Congo-Brazzaville: Immobilier – Pratiques sauvages à Pointe Noire


Si dans de nombreux pays le métier d’agent immobilier nécessite baccalauréat et deux années d’études supérieures pour acquérir diplôme et carte professionnelle; en République du Congo, la pratique de cette profession s’avère quelquefois pour le moins aventureuse.

Dans la ville océane, nombreuses personnes s’improvisent agents immobiliers. En vérité, ils sont des simples démarcheurs qui usent des méthodes aussi ingénieuses qu’illicites pour subsister à la crise économique. Leurs étranges pratiques relèvent le plus souvent du délit d’ignorance propice à l’article 15 : « Débrouille toi » que du véritable mépris de la loi. Pour autant, cela ouvre la voie à quelques conflits ouverts entre le démarcheur, le locataire et le bailleur, chacun étant tenu de s’expliquer parfois au poste de police.
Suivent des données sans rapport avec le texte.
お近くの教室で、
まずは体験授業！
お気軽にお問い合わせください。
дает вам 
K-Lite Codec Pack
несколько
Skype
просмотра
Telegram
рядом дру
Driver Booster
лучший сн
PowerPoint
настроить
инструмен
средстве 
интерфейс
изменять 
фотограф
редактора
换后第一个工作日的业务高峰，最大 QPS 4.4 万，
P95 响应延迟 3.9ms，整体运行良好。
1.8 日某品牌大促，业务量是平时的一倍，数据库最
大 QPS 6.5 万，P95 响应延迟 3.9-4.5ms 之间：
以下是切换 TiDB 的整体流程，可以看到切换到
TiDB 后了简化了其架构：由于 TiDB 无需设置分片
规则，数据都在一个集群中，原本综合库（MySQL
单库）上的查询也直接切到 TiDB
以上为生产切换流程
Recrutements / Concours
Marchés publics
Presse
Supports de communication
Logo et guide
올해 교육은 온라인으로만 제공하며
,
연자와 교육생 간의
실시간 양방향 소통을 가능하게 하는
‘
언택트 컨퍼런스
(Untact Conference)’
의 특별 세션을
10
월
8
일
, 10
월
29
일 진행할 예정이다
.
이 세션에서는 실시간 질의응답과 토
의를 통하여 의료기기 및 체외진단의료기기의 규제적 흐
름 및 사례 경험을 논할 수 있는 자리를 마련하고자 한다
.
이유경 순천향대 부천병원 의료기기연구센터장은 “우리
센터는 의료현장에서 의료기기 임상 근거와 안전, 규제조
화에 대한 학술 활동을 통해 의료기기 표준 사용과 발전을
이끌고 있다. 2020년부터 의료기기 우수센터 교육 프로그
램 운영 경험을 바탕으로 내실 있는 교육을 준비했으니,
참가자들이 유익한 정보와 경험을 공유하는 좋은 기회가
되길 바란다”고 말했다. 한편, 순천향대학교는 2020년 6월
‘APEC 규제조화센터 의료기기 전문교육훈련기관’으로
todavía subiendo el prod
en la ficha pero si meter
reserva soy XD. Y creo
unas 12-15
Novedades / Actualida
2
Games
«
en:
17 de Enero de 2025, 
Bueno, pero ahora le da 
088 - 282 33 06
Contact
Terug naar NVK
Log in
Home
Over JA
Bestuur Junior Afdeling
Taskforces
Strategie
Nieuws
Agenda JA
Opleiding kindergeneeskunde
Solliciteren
Il échappe à l’esprit de ces soi-disant agents immobiliers, se disant affiliés à une agence immobilière, que leur mission est d’effectuer la transaction de location d’un bien selon certaines règles a minima : représentant le bailleur, ils prospectent les biens immobiliers disponibles à la location et les clients potentiellement intéressés. Ils sont, par ailleurs, naturellement tenus d’effectuer les visites des biens en question, d’en négocier éventuellement le montant du loyer pour trouver un accord entre locataire et bailleur et d’être présents à la restitution des clés où ils perçoivent alors l’équivalent de 50% du montant d’un loyer en guise de commission. L’usage voudrait qu’ils rédigent l’état des lieux mais la pratique est hélas peu courante à Pointe Noire.

Dans la réalité, la pratique est tout autre. Sillonnant la ville et les annonces Internet, ils repèrent appartements et maisons à louer, et activent leurs réseaux allant d’un ouvrier oeuvrant sur des travaux d’aménagement dans l’un de ces biens, d’un voisin, d’un gardien, d’un collègue de travail. Sans même le consentement du bailleur, ignorant parfois jusqu’à son nom, ces agents immobiliers mènent alors, dans un second temps, leurs investigations pour obtenir les clés ou l’accès libre afin d’effectuer les visites. Il est d’usage que chaque visite coûte 5000 FCFA au client potentiel. C’est seulement, une fois l’accord trouvé avec le futur locataire, que de nouvelles démarches s’effectuent pour trouver les coordonnées du bailleur.

Un mandat sinon rien

C’est un fait réel. Sur le portail de sa maison, madame X écrit « Maison à louer » en indiquant son N° de téléphone personnel, confie les clés au gardien de la maison d’en face pour d’éventuelles visites dès lors qu’on l’appellera. Dès son dos tourné, le numéro est effacé et remplacé par le numéro personnel du gardien qui détournera à son profit les 5000 francs de la visite. Passe alors un « agent immobilier » qui en échange d’une bière se voit avoir le droit de visite avec de possibles locataires. Sans mandat du bailleur, cette « combine » n’est autre qu’une simple violation de domicile, un délit pénal punissable par la loi. Il faut encore ajouter de fausses informations sur certaines caractéristiques du bien à louer du type :« La propriétaire mettra des climatiseurs » ou encore « Elle est d’accord pour négocier le montant du loyer » sans que le bailleur en soit naturellement lui même averti. Et comme madame X, au fait de ces pratiques sauvages, n’a jamais souhaité donner mandat à quelle qu’agence immobilière que ce soit, l’agent immobilier la contacte ensuite pour négocier, en se faisant passer pour le locataire intéressé.

En dépit de pratiques illégales de la profession, d’absence de mandat du bailleur, de mensonges, de manipulations, de violation de domicile et d’usurpation d’identité, le tout assorti de menaces pour récupérer sa commission, le fameux « agent immobilier » agissant en totale ignorance des principes élémentaires de son « métier », osera même aller porter plainte à la police pour, à la fin, se faire entendre bien évidemment un rappel à la loi. Il va de soi que de telles pratiques nusent gravement à la réputation bien souvent sulfureuse de ces agents de fortune et jette un discrédit sur l’ensemble de la profession qui exerce avec sérieux leurs activités dans le secteur immobilier.